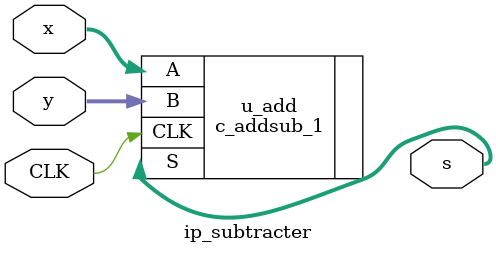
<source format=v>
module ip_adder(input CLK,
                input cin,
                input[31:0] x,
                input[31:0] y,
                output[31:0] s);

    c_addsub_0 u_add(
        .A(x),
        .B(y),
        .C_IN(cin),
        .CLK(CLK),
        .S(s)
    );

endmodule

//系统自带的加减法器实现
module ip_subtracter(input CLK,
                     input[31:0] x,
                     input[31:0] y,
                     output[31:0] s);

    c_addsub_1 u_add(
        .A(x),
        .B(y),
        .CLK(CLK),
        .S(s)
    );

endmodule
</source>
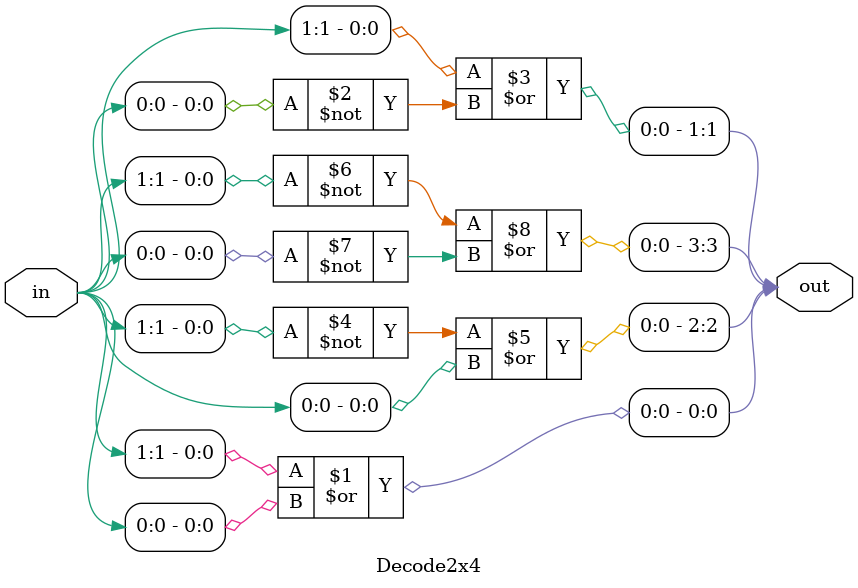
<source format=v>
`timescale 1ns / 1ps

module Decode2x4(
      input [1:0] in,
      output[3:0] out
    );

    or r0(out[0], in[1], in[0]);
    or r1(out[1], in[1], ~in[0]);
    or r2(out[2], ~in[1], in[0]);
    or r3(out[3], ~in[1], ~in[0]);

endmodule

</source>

--

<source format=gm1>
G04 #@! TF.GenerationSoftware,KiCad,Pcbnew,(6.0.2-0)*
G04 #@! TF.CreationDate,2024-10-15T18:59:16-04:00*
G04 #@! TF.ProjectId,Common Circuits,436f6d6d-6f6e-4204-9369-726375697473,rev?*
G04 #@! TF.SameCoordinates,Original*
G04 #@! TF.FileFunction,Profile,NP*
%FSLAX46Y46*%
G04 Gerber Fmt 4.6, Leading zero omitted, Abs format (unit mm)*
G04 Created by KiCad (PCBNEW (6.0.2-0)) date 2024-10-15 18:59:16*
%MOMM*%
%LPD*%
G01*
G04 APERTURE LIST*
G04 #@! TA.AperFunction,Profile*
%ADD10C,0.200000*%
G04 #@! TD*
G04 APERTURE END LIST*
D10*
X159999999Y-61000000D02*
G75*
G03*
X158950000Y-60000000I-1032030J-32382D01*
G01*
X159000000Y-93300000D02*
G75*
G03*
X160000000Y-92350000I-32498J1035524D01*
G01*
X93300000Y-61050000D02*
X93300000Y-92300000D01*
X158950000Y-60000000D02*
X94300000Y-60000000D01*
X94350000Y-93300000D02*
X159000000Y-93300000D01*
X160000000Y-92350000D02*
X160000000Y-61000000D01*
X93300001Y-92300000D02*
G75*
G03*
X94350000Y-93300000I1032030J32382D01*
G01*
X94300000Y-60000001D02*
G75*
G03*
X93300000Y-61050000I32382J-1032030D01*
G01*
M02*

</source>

● Exercise requirements
In the records above, some lines hold the word "LIST"; copy each such line.

● Expected answer
G04 APERTURE LIST*
G04 APERTURE END LIST*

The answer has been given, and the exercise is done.